For this exercise, please return exactly the line containing "appeared: apple [401, 404];" and each line after it through the end of the records, with no pictures included.
-- SOURCE DATA follows --
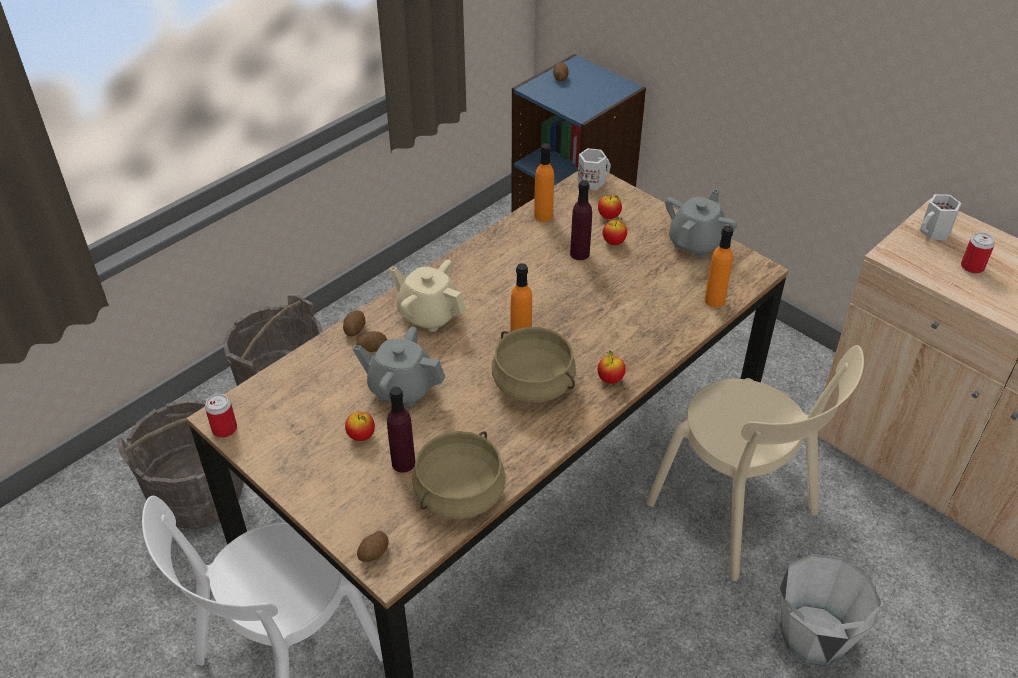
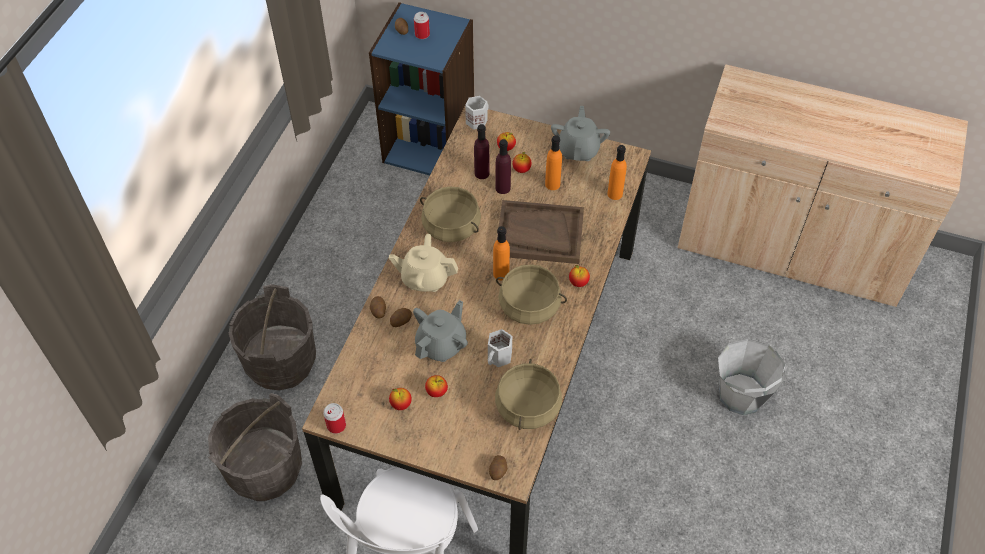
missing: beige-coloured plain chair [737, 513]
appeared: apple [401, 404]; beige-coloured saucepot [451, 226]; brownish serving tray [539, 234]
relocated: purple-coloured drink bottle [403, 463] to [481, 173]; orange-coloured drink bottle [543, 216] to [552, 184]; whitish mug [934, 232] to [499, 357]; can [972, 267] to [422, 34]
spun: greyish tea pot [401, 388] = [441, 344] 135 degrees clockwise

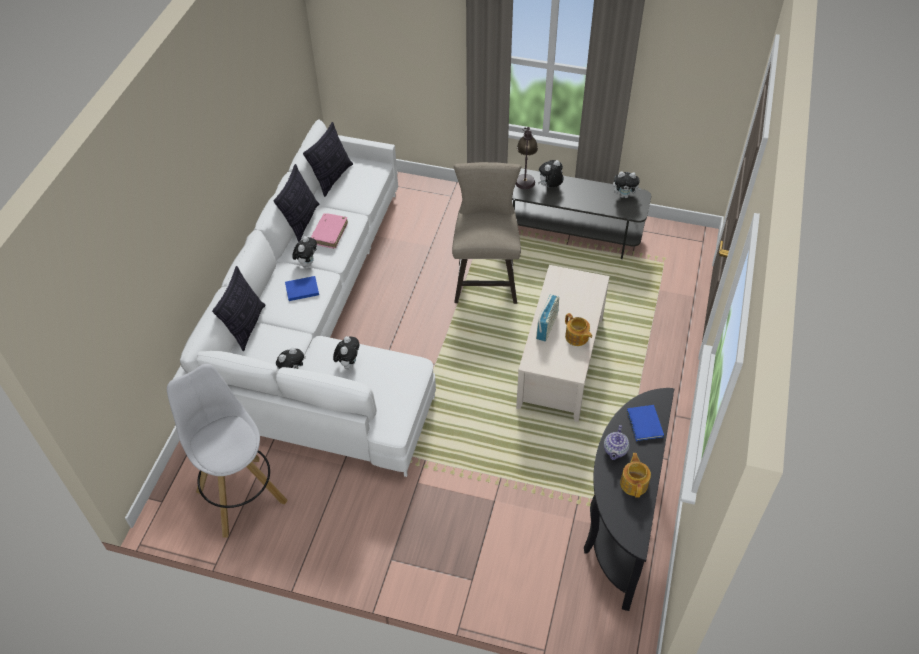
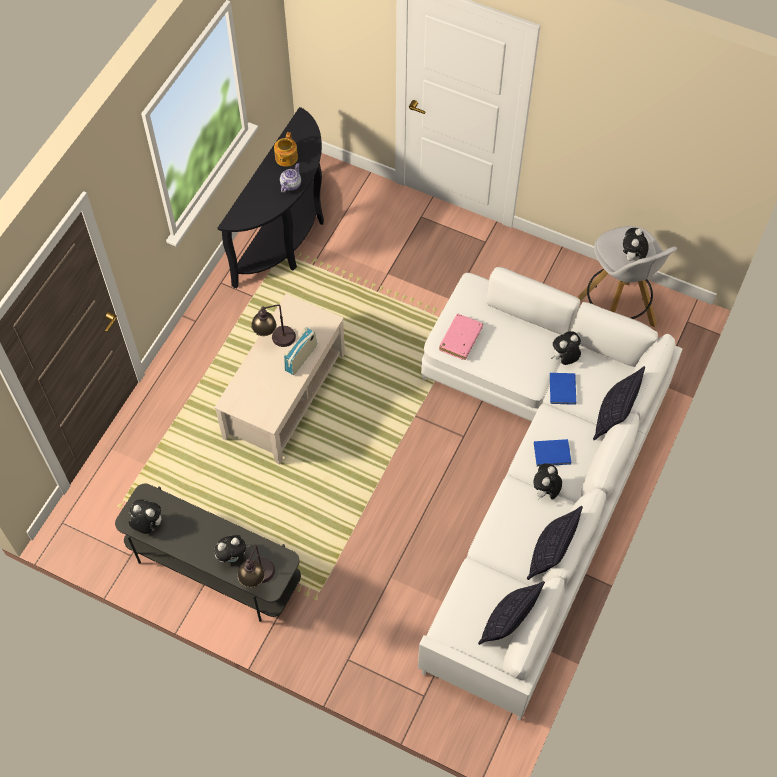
missing: beige-coloured stool seat [485, 278]
relocated: pinkish book [329, 234] to [460, 339]; cuddly toy [348, 363] to [632, 257]; blue book [644, 425] to [563, 388]
exchanged: tea pot [577, 337] to table lamp [275, 340]

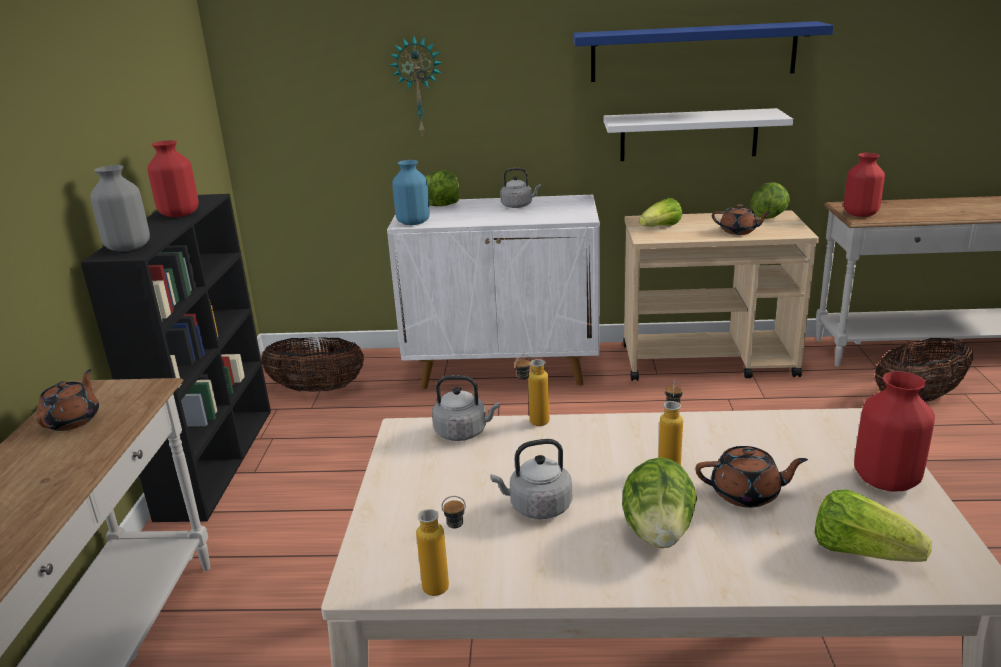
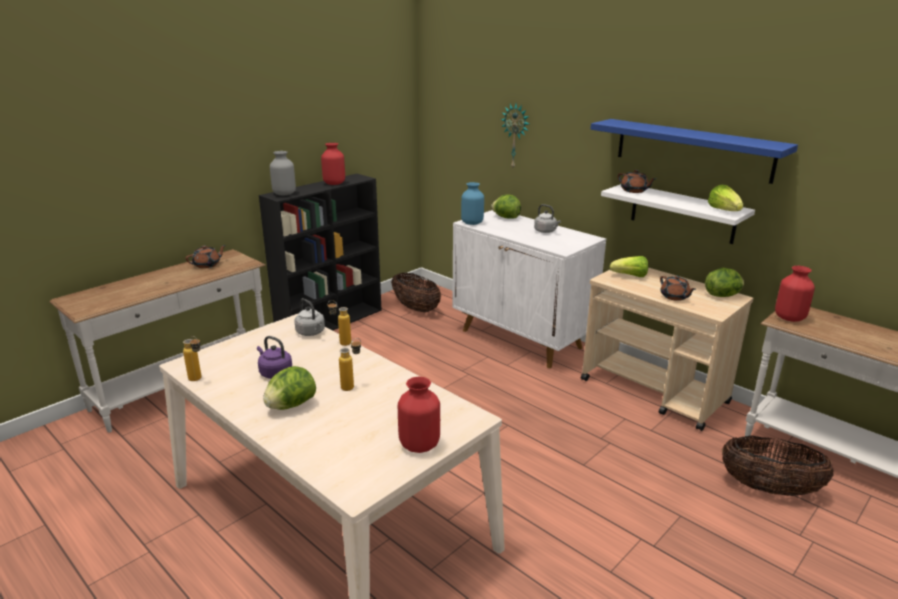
relocated: brownish tea pot [746, 494] to [634, 191]; lettuce head [861, 551] to [724, 211]
colour: greyish kettle [537, 507] to purple-coloured kettle [274, 373]

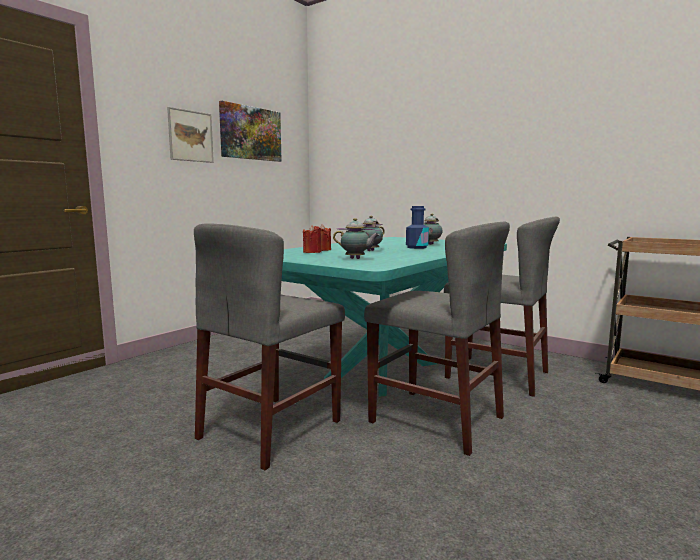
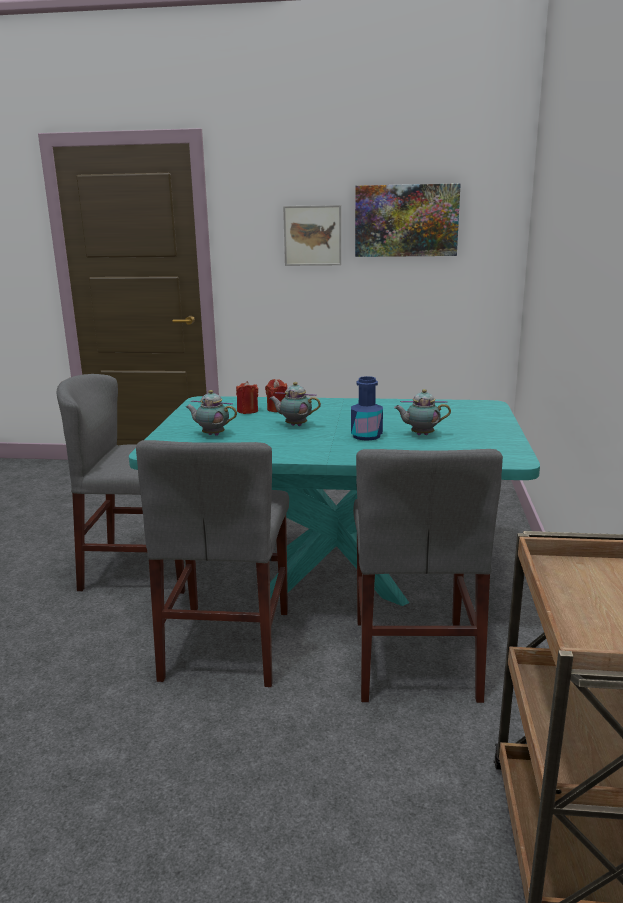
spun: tea pot [356, 259] = [212, 435] 120 degrees clockwise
-- SOURCE DATA concluded --
TASK RESPONSE:
appeared: apple [401, 404]; beige-coloured saucepot [451, 226]; brownish serving tray [539, 234]
relocated: purple-coloured drink bottle [403, 463] to [481, 173]; orange-coloured drink bottle [543, 216] to [552, 184]; whitish mug [934, 232] to [499, 357]; can [972, 267] to [422, 34]
spun: greyish tea pot [401, 388] = [441, 344] 135 degrees clockwise

missing: beige-coloured stool seat [485, 278]
relocated: pinkish book [329, 234] to [460, 339]; cuddly toy [348, 363] to [632, 257]; blue book [644, 425] to [563, 388]
exchanged: tea pot [577, 337] to table lamp [275, 340]

relocated: brownish tea pot [746, 494] to [634, 191]; lettuce head [861, 551] to [724, 211]
colour: greyish kettle [537, 507] to purple-coloured kettle [274, 373]

spun: tea pot [356, 259] = [212, 435] 120 degrees clockwise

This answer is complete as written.